Her foray into her ex-husband's family seemed to have much more relevance as there are several instances of abuse spanning multiple generations. Unfortunately, I feel the inclusion of this material presents a moral question. These aren't celebrities or historic figures. They were and possibly are private citizens, people who might be upset to have the darker moments of their history so publicly displayed. These are stories I can only assume Simon learned through her association with her ex's family years after the events occurred. This being the case I do not feel they were her stories to share and it doesn't sit well with me that Simon felt comfortable doing so.

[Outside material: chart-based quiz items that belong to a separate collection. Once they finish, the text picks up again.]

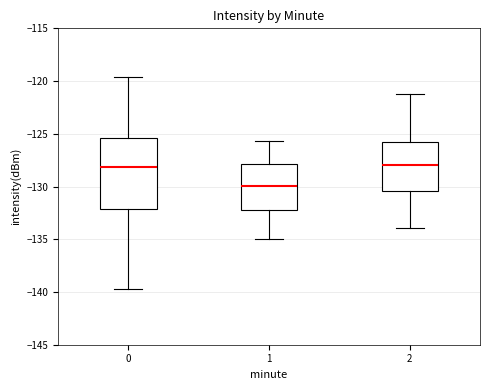

Comparing the boxes themselves (not the whiskers), which one is the tallest?

0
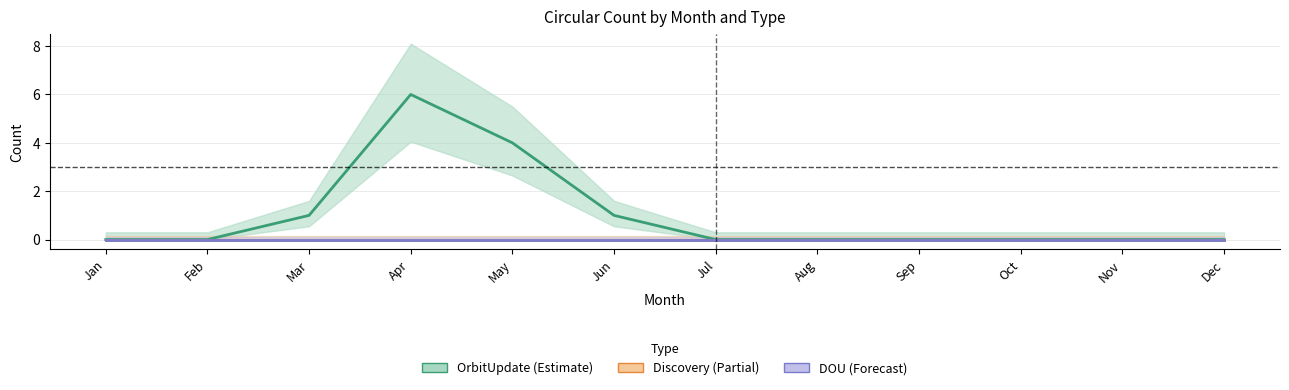

What is the average value of the OrbitUpdate series?

1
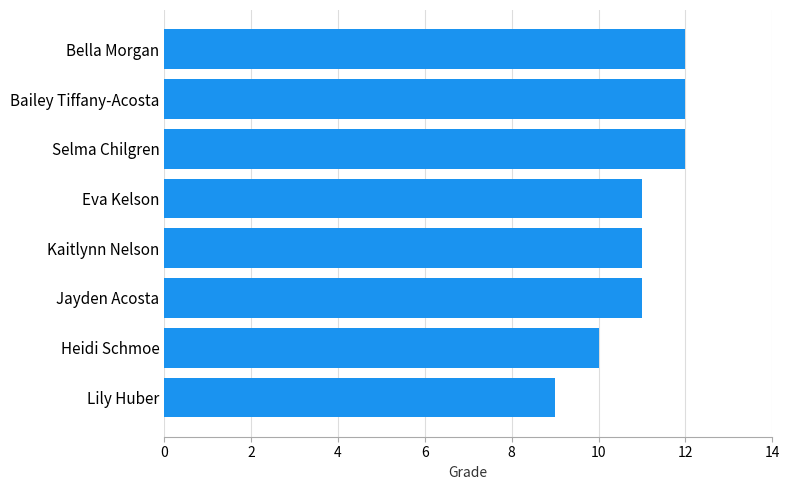

How many data points does each series have?

8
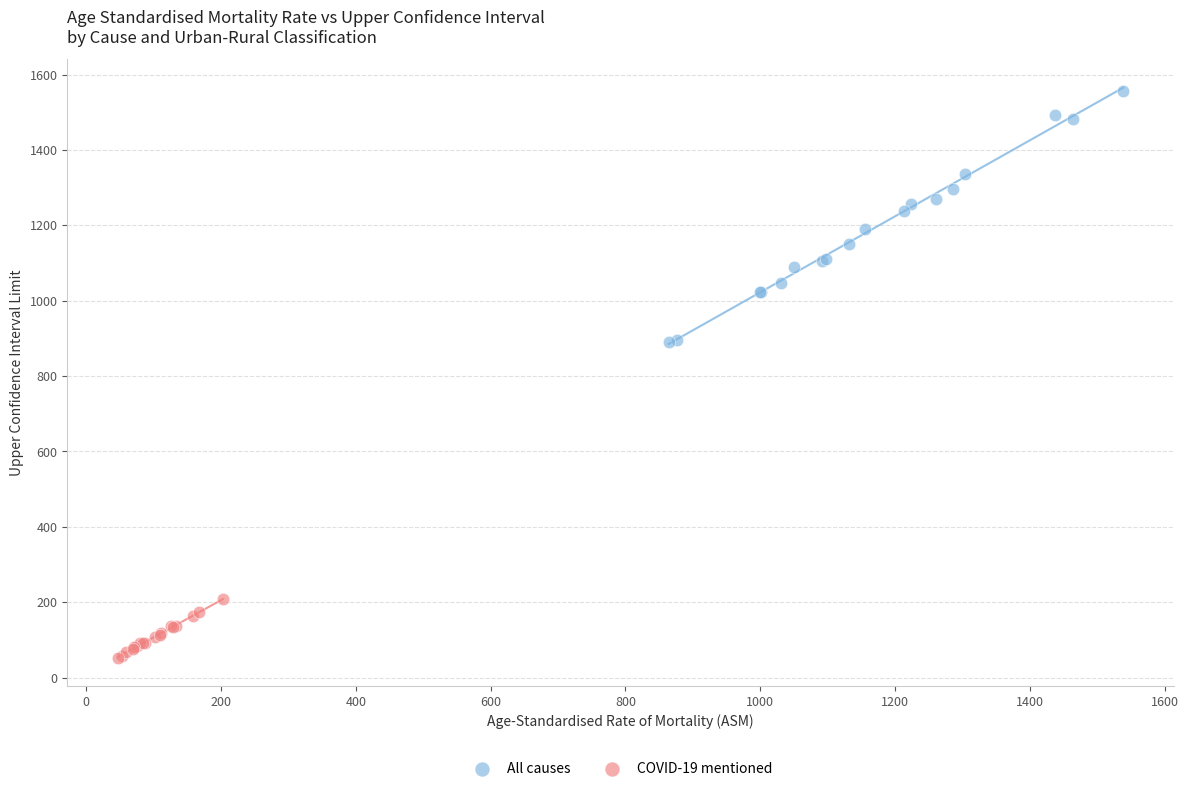

Which series has the widest spread of Y values?

All causes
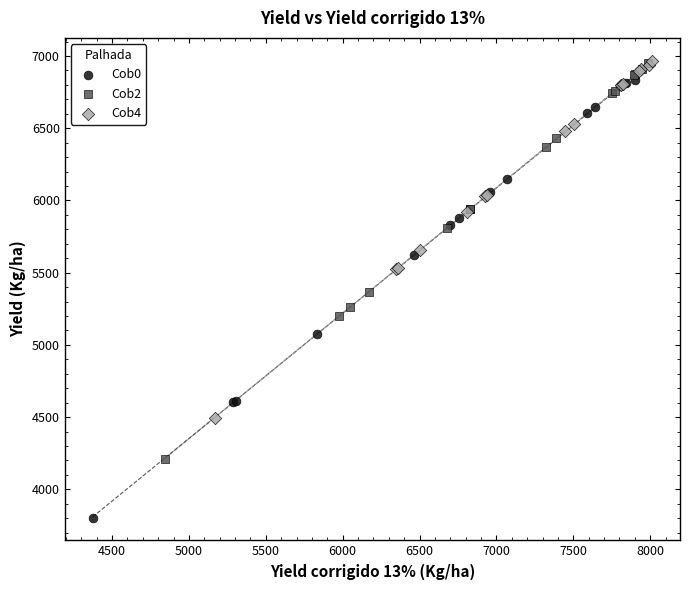

Which series reaches the minimum Y coordinate?

Cob0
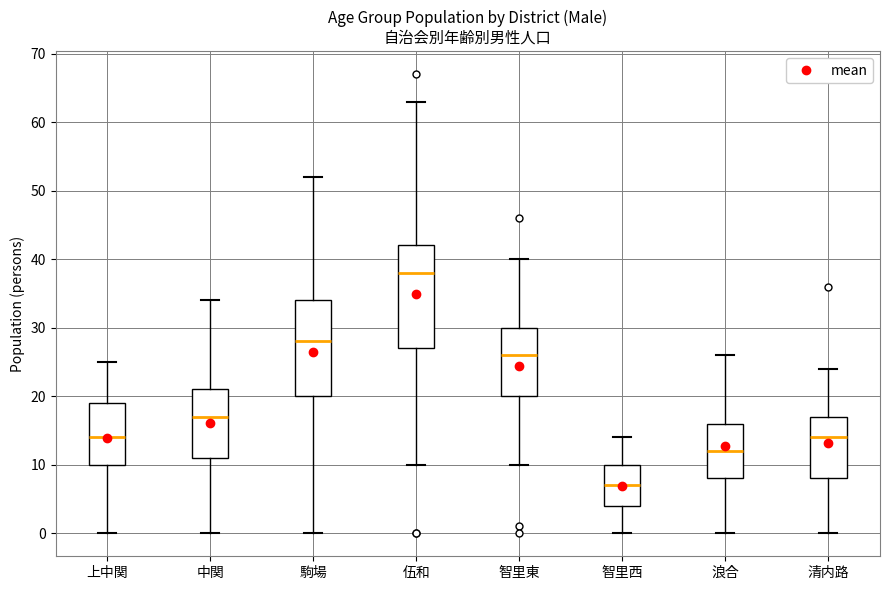

Which box is the tallest, from its lower edge to its upper edge?

伍和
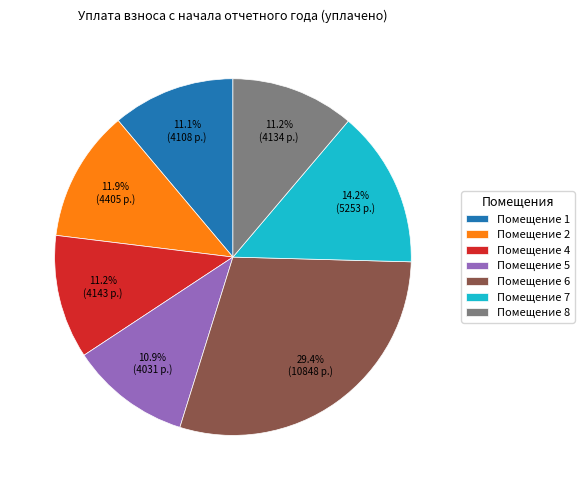

Does Помещение 8 represent more than half of the total?

No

The information she shares about her children also unnerved me. Simon concludes the violence in her own marriage is the root cause of the trials her children suffered. She depicts her daughter as having suffered abuse at the hands of a partner and writes that her son not only suffered abuse from his father, but was later the victim in a statutory relationship. While I can certainly see the lines of Simon's reasoning, I don't feel this level of detail was necessary to her story and as a mother, it made me sick to think someone would flaunt these events in print, that someone would expose her children and the hardships they've suffered to public scrutiny in such a manner.This was in no way the book I expected after reading the blurb and all told, I can't say I appreciated it the time I spent with it.
You have to remember the hurt or you'll never get through this.